Whether you plan on leaving your business in two years or 20, a carefully planned exit strategy can improve your chances getting the most out of the transition.
While it’s definitely true that “you can’t take it with you,” at some point you’ll need to make a decision regarding exactly how far you want to take it.
A well planned business exit strategy, which outlines how and when you will sell your company (and, if possible, to whom and for approximately how much) will let you make better operating decisions, maintain a focus on consistent growth, and perhaps even sleep better.
As with any major financial transaction (and they don’t get much bigger than the sale of a company), it’s important to get qualified, professional help. Consult with your accountant, investment advisor and estate planner along the way.

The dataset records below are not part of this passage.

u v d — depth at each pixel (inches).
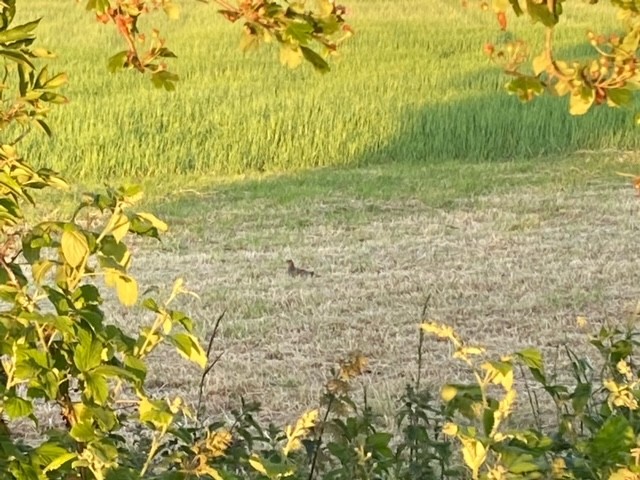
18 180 128.1
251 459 129.9
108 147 823.7
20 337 119.0
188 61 1106.1
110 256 128.6
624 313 462.3
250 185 757.3
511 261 548.1
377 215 657.6
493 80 1036.5
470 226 627.2
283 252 567.2
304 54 130.2
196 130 847.7
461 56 1178.6
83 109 839.7
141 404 123.2
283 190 732.0
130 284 126.5
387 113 885.8
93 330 122.3
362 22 1375.5
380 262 547.2
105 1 130.6
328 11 129.9
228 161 847.7
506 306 471.8
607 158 847.1
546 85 126.6
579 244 581.9
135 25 136.6
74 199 691.4
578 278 514.6
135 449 197.5
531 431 139.1
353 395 354.6
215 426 165.5
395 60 1151.0
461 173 792.9
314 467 166.1
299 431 136.0
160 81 139.9
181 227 625.3
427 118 885.8
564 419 152.8
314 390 366.3
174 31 1248.8
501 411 128.5
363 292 492.4
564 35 1194.6
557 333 436.5
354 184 753.0
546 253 563.5
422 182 756.0
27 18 1326.3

Here’s a guide to prepare you for talking with your team:
Business Valuations: What’s Your Company Worth?
Sometimes ignorance can be bliss, but this isn’t one of those times. You should try to get a handle on the value of your business for many reasons. These include loan applications, personal net worth calculations, estate planning, and the potential sale of – and your exit from – the company.
Values of privately held companies like yours fluctuate all the time, just like they do with public companies whose shares trade on a stock exchange. For that reason, you should have independent analyses – called business valuations – performed every couple years.
Because of all the variables involved, the valuation of a small business is not an exact science. The values of certain “hard assets” like equipment, machinery, inventory and real estate are somewhat easy to determine, but intangible assets like customer lists, a company’s reputation, number of years in business, etc. are harder to pin down.
There are many techniques of business valuations, and the most appropriate will be determined by the industry where you compete. But your appraisal team will probably use something similar to one of these methods to come up with a value for your company.
In this method, EBIT (earnings before interest and taxes) is multiplied by a certain number, usually 3, 4 or 5, to determine the value of the business. There are exceptions, but 3, 4 and 5 are generally used because it is expected that a business can earn back the buyer’s investment in 3 to 5 years.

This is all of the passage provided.